* _WORK REQUEST_: Leaving the pictures aside, restate all of the data exactly.

[Saved entries]

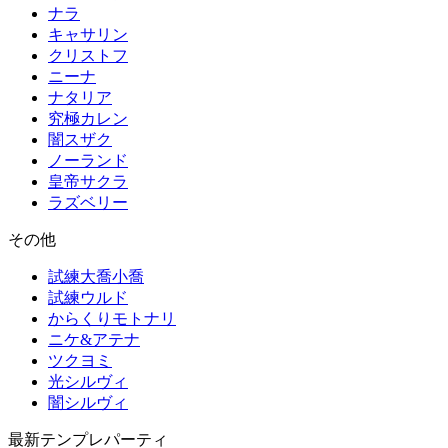
ナラ
キャサリン
クリストフ
ニーナ
ナタリア
究極カレン
闇スザク
ノーランド
皇帝サクラ
ラズベリー
その他
試練大喬小喬
試練ウルド
からくりモトナリ
ニケ&アテナ
ツクヨミ
光シルヴィ
闇シルヴィ
最新テンプレパーティ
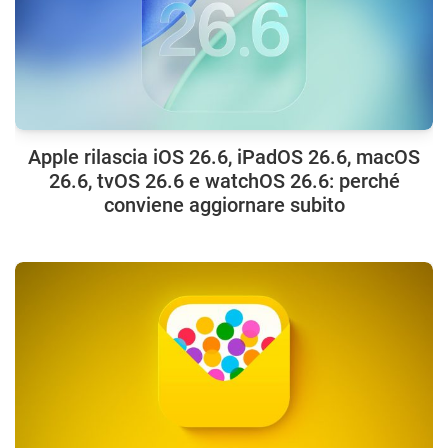
Apple rilascia iOS 26.6, iPadOS 26.6, macOS
26.6, tvOS 26.6 e watchOS 26.6: perché
conviene aggiornare subito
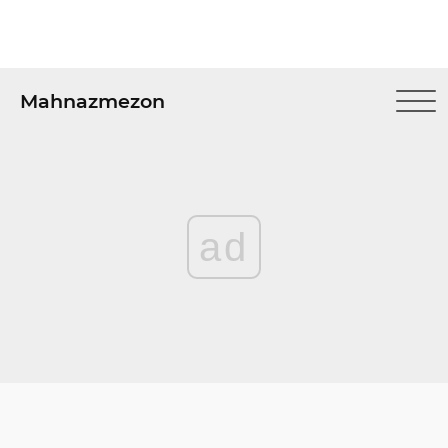
Mahnazmezon
ad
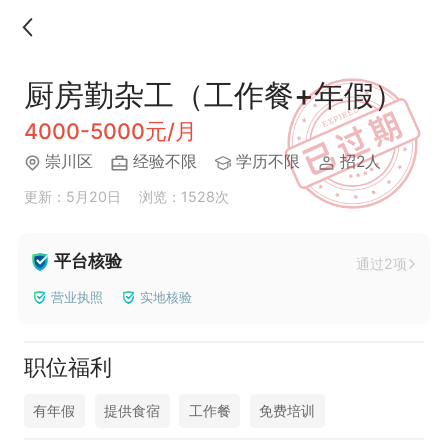
厨房勤杂工（工作餐+年假）
4000-5000元/月
崇川区
经验不限
学历不限
招2人
更新：5月20日
浏览：1528次
平台核验
通过2项
营业执照
实地核验
职位福利
有年假
提供食宿
工作餐
免费培训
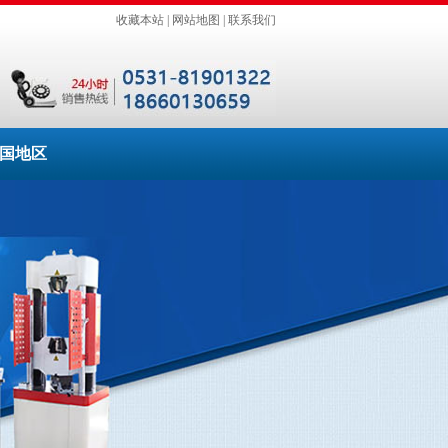
收藏本站
|
网站地图
|
联系我们
国地区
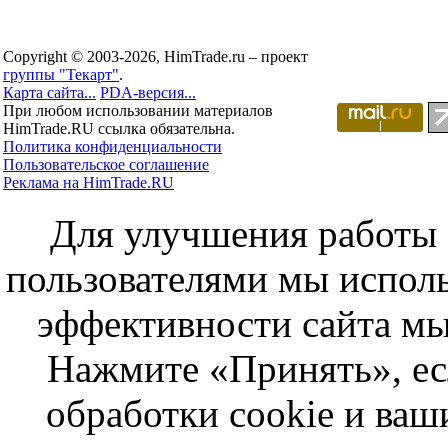
Copyright © 2003-2026, HimTrade.ru – проект
группы "Текарт"
.
Карта сайта...
PDA-версия...
При любом использовании материалов
HimTrade.RU ссылка обязательна.
Политика конфиденциальности
Пользовательское соглашение
Реклама на HimTrade.RU
Для улучшения работы с
пользователями мы исполь
эффективности сайта мы
Нажмите «Принять», ес
обработки cookie и ва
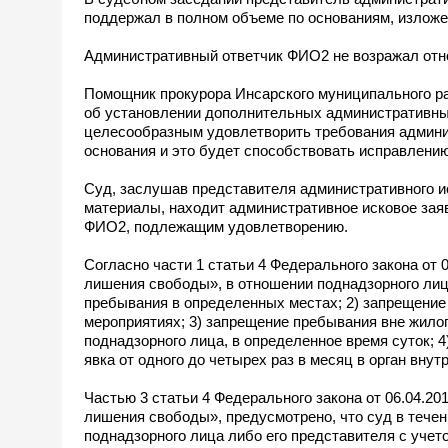
поддержал в полном объеме по основаниям, изложе
Административный ответчик ФИО2 не возражал отн
Помощник прокурора Инсарского муниципального р
об установлении дополнительных административны
целесообразным удовлетворить требования админис
основания и это будет способствовать исправлени
Суд, заслушав представителя административного и
материалы, находит административное исковое зая
ФИО2, подлежащим удовлетворению.
Согласно части 1 статьи 4 Федерального закона от
лишения свободы», в отношении поднадзорного лиц
пребывания в определенных местах; 2) запрещение
мероприятиях; 3) запрещение пребывания вне жило
поднадзорного лица, в определенное время суток; 
явка от одного до четырех раз в месяц в орган вну
Частью 3 статьи 4 Федерального закона от 06.04.2
лишения свободы», предусмотрено, что суд в течен
поднадзорного лица либо его представителя с учет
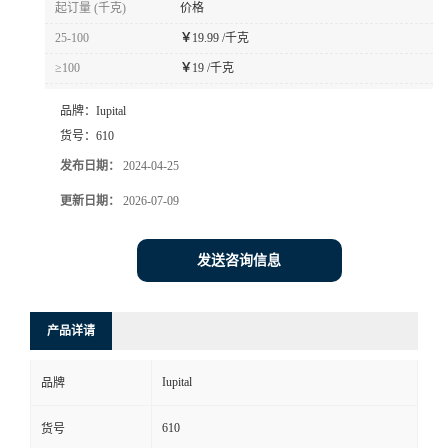
起订量 (千克)
价格
书
25-100
￥
19.99 /千克
≥100
￥
19 /千克
荣
品牌：
Iupital
誉
货号：
610
发布日期：
2024-04-25
联
更新日期：
2026-07-09
系
发送咨询信息
方
产品详请
式
Iupital
品牌
在
610
货号
线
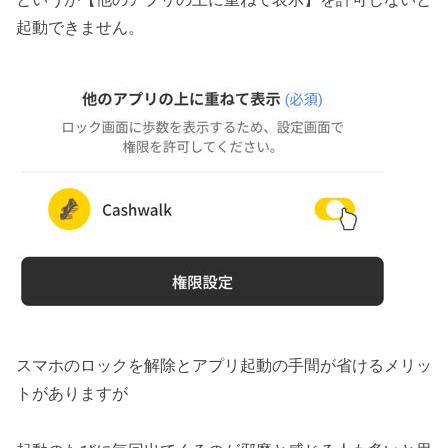
起動できません。
スマホのロックを解除とアプリ起動の手間が省けるメリッ
トがありますが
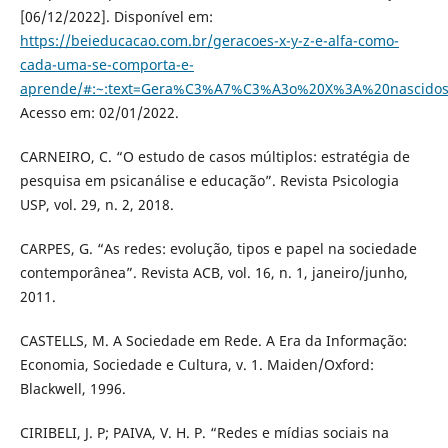
[06/12/2022]. Disponível em:
https://beieducacao.com.br/geracoes-x-y-z-e-alfa-como-
cada-uma-se-comporta-e-
aprende/#:~:text=Gera%C3%A7%C3%A3o%20X%3A%20nascidos
Acesso em: 02/01/2022.
CARNEIRO, C. “O estudo de casos múltiplos: estratégia de
pesquisa em psicanálise e educação”. Revista Psicologia
USP, vol. 29, n. 2, 2018.
CARPES, G. “As redes: evolução, tipos e papel na sociedade
contemporânea”. Revista ACB, vol. 16, n. 1, janeiro/junho,
2011.
CASTELLS, M. A Sociedade em Rede. A Era da Informação:
Economia, Sociedade e Cultura, v. 1. Maiden/Oxford:
Blackwell, 1996.
CIRIBELI, J. P; PAIVA, V. H. P. “Redes e mídias sociais na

* _TASK RESULT_:
ナラ
キャサリン
クリストフ
ニーナ
ナタリア
究極カレン
闇スザク
ノーランド
皇帝サクラ
ラズベリー
その他
試練大喬小喬
試練ウルド
からくりモトナリ
ニケ&アテナ
ツクヨミ
光シルヴィ
闇シルヴィ
最新テンプレパーティ
Apple rilascia iOS 26.6, iPadOS 26.6, macOS
26.6, tvOS 26.6 e watchOS 26.6: perché
conviene aggiornare subito
Mahnazmezon
ad
厨房勤杂工（工作餐+年假）
4000-5000元/月
崇川区
经验不限
学历不限
招2人
更新：5月20日
浏览：1528次
平台核验
通过2项
营业执照
实地核验
职位福利
有年假
提供食宿
工作餐
免费培训
收藏本站
|
网站地图
|
联系我们
国地区
Copyright © 2003-2026, HimTrade.ru – проект
группы "Текарт"
.
Карта сайта...
PDA-версия...
При любом использовании материалов
HimTrade.RU ссылка обязательна.
Политика конфиденциальности
Пользовательское соглашение
Реклама на HimTrade.RU
Для улучшения работы с
пользователями мы исполь
эффективности сайта мы
Нажмите «Принять», ес
обработки cookie и ва
поддержал в полном объеме по основаниям, изложе
Административный ответчик ФИО2 не возражал отн
Помощник прокурора Инсарского муниципального р
об установлении дополнительных административны
целесообразным удовлетворить требования админис
основания и это будет способствовать исправлени
Суд, заслушав представителя административного и
материалы, находит административное исковое зая
ФИО2, подлежащим удовлетворению.
Согласно части 1 статьи 4 Федерального закона от
лишения свободы», в отношении поднадзорного лиц
пребывания в определенных местах; 2) запрещение
мероприятиях; 3) запрещение пребывания вне жило
поднадзорного лица, в определенное время суток; 
явка от одного до четырех раз в месяц в орган вну
Частью 3 статьи 4 Федерального закона от 06.04.2
лишения свободы», предусмотрено, что суд в течен
поднадзорного лица либо его представителя с учет
起订量 (千克)
价格
书
25-100
￥
19.99 /千克
≥100
￥
19 /千克
荣
品牌：
Iupital
誉
货号：
610
发布日期：
2024-04-25
联
更新日期：
2026-07-09
系
发送咨询信息
方
产品详请
式
Iupital
品牌
在
610
货号
线
起動できません。
スマホのロックを解除とアプリ起動の手間が省けるメリッ
トがありますが
[06/12/2022]. Disponível em:
https://beieducacao.com.br/geracoes-x-y-z-e-alfa-como-
cada-uma-se-comporta-e-
aprende/#:~:text=Gera%C3%A7%C3%A3o%20X%3A%20nascidos
Acesso em: 02/01/2022.
CARNEIRO, C. “O estudo de casos múltiplos: estratégia de
pesquisa em psicanálise e educação”. Revista Psicologia
USP, vol. 29, n. 2, 2018.
CARPES, G. “As redes: evolução, tipos e papel na sociedade
contemporânea”. Revista ACB, vol. 16, n. 1, janeiro/junho,
2011.
CASTELLS, M. A Sociedade em Rede. A Era da Informação:
Economia, Sociedade e Cultura, v. 1. Maiden/Oxford:
Blackwell, 1996.
CIRIBELI, J. P; PAIVA, V. H. P. “Redes e mídias sociais na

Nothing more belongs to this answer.